El paro no era de Zapatero, o ahora de Rajoy, no es de la CEOE o de Méndez y Toxo. Ellos aportan recetas, intercambian opiniones sobre si el remedio se llama inversión pública (aún a costa de endeudar más el Estado) o se llama saneamiento previo, ajuste de la economía para empezar a remontar después de hacerlo (aún a costa del coste social y presupuestario que tiene el incremento del desempleo). El paro es una avería de país, la prueba monstruosa de lo mal preparada que estaba nuestra sociedad -y nuestra economía- para afrontar una etapa de recesión que ha castigado todos los países de Europa pero que sólo en el nuestro se ha traducido en una tasa de paro del 25 % de la población activa. Que trae consigo menos ingresos para el Estado y más gastos en prestaciones sin las que millones de personas no podrían mantenerse a flote. Y que trae consigo la desconfianza de quienes han de prestarnos dinero fuera sobre nuestra capacidad real de seguir pagando religiosamente los bonos. Casi cinco años después de que empezaran a percibirse los primeros signos de que la oferta laboral caía, el número de parados está más cerca ya de los seis millones que de los cinco. Aquel “ruidito en el motor” que empezamos a escuchar a finales de 2007 se acabó convirtiendo en una “avería de caballo”. Por eso hoy las noticias hablan de nosotros.

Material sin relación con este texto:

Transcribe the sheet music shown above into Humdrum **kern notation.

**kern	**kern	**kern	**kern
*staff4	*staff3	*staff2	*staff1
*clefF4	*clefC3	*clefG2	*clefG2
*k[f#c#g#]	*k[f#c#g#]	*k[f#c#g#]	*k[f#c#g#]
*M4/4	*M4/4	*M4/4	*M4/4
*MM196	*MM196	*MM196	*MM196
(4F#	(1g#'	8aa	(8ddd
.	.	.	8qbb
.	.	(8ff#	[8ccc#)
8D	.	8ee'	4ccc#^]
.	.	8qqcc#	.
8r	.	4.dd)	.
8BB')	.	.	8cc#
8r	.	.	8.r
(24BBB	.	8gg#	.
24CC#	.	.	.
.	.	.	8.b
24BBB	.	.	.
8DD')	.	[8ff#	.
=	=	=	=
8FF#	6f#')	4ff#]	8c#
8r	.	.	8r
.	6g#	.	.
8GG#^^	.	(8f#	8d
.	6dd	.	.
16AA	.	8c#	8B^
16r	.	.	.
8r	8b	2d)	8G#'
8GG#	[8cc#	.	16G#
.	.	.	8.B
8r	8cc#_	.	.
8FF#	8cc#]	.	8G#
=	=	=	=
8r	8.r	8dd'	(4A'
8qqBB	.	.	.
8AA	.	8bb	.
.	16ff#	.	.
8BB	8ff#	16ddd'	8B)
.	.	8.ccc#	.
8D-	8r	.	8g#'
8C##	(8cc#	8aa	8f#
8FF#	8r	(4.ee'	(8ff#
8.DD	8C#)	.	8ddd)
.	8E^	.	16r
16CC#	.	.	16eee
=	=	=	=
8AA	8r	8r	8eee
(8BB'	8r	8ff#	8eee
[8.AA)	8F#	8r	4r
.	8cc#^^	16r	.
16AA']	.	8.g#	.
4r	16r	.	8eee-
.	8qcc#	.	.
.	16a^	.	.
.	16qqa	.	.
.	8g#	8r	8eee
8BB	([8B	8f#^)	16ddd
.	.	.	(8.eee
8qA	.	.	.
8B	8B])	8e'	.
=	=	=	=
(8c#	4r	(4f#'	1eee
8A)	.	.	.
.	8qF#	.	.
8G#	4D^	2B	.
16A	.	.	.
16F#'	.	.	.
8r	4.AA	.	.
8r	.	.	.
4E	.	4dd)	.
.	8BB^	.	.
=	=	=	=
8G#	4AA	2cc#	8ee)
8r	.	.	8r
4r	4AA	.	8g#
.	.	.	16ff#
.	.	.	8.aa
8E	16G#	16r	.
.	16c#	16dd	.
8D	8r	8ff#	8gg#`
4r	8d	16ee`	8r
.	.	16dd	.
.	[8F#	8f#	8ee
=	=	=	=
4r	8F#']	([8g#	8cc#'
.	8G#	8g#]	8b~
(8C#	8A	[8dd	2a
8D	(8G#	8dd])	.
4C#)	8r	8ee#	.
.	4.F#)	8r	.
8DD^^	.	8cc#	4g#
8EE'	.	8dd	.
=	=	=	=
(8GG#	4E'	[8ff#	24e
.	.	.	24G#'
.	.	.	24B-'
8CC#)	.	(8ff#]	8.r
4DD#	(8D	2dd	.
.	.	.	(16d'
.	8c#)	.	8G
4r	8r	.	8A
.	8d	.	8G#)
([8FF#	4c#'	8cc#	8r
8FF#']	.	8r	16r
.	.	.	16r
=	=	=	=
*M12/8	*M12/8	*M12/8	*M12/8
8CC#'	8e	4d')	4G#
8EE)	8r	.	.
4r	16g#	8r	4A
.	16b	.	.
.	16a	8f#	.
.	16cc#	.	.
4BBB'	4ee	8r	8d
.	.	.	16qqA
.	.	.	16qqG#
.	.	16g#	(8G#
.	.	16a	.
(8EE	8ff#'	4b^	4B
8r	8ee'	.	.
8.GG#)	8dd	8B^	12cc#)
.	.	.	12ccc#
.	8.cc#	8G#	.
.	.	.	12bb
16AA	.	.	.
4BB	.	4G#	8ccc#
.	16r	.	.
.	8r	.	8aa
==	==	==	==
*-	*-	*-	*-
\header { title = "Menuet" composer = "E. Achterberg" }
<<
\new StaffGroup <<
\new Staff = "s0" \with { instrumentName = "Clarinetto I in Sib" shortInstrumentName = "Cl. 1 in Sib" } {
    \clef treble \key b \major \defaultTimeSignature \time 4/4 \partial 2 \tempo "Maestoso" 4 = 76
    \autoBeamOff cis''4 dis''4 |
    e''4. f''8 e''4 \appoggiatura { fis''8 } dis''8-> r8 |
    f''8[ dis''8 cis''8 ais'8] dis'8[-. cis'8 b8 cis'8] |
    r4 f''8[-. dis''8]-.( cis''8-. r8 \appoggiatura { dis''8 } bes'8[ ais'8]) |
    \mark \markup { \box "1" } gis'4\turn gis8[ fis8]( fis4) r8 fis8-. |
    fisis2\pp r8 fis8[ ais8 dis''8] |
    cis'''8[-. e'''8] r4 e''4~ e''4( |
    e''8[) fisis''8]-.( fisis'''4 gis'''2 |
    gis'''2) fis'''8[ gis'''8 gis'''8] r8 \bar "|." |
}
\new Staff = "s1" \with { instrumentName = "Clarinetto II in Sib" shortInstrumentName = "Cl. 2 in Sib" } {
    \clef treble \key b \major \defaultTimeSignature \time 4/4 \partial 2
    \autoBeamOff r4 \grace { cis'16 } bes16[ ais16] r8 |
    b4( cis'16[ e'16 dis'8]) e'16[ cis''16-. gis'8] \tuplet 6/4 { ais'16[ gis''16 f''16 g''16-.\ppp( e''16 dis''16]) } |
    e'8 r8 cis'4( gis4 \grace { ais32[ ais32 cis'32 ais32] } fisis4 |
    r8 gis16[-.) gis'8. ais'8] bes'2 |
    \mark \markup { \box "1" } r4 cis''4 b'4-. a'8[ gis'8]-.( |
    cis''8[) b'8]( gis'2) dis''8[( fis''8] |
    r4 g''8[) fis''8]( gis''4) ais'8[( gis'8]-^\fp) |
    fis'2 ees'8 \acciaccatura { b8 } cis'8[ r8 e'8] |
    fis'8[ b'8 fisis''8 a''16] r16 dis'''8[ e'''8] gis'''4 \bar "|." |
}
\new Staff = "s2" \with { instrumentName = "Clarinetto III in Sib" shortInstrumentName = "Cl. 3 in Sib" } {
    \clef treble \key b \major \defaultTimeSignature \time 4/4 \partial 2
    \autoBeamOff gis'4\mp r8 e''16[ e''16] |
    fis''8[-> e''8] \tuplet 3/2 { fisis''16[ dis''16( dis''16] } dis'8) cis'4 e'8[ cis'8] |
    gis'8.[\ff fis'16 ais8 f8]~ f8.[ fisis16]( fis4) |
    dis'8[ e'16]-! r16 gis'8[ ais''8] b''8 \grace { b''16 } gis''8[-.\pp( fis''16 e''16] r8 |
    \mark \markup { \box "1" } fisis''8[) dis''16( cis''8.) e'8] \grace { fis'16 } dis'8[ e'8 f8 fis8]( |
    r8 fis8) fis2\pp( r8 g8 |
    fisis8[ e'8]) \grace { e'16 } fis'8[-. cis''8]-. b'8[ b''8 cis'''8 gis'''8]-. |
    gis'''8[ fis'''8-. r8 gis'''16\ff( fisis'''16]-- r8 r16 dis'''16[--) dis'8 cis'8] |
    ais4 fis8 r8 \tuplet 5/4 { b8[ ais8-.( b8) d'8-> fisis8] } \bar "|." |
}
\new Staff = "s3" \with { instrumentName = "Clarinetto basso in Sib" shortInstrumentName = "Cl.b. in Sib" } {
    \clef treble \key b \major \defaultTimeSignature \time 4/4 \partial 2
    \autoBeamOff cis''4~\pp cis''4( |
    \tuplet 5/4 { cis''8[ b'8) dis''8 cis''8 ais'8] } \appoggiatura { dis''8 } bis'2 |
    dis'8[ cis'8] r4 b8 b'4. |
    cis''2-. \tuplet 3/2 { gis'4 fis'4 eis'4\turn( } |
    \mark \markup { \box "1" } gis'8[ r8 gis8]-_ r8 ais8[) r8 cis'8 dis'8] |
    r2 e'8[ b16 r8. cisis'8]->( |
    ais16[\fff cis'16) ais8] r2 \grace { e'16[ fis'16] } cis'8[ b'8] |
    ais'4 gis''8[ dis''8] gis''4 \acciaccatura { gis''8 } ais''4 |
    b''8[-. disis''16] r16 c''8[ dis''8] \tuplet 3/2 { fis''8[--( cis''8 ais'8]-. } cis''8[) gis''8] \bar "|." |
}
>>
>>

Y hoy las noticias hablan también de ti, que dedicas unas cuantas horas de tu tiempo -de tu vida- a echar una mano a los demás, al voluntariado. Hoy que la Cruz Roja ha recibido en Oviedo el Príncipe de Asturias de Cooperación; hoy que los Bancos de Alimentos han sido distinguidos con el de la Concordia; hoy que Cáritas ha celebrado los veinte millones de euros donados por Amancio Ortega; hoy es el día de hacerte protagonista a ti, miembro de este grupo -no constituido formalmente- de los voluntarios anónimos que formáis personas de edades muy variadas, unos ya jubilados, otros aún estudiando, de oficios y carreras muy diversas y con circunstancias personales también distintas.

Si celebrárais reuniones de grupo os iríais levantando uno por uno a contar vuestra historia. “Soy Manuel y estoy en Cruz Roja Motril”. ”Soy Laura, echo una mano en Cáritas Tarragona”. ”Me llamo Alonso y colaboro en el Banco de Alimentos de Vigo”. Ni la Cruz Roja, ni Cáritas, ni los Bancos de Alimentos -ni otras muchas ONGs- podrían hacer el trabajo que están haciendo si no existieran estos miles de voluntarios  como tú, que ahora estás en un centro de la Cruz Roja preparándote para hacer guardia, a ti que acabas de llegar a casa -y estás preparando el baño de los niños- después de atender esta tarde el comedor social de Cáritas, o de ti, que hoy te acostarás pronto -terminado el libro que te ha enganchado- porque madrugarás mañana para ir a organizar carritos en el Banco de Alimentos. Hoy las noticias hablan de vosotros.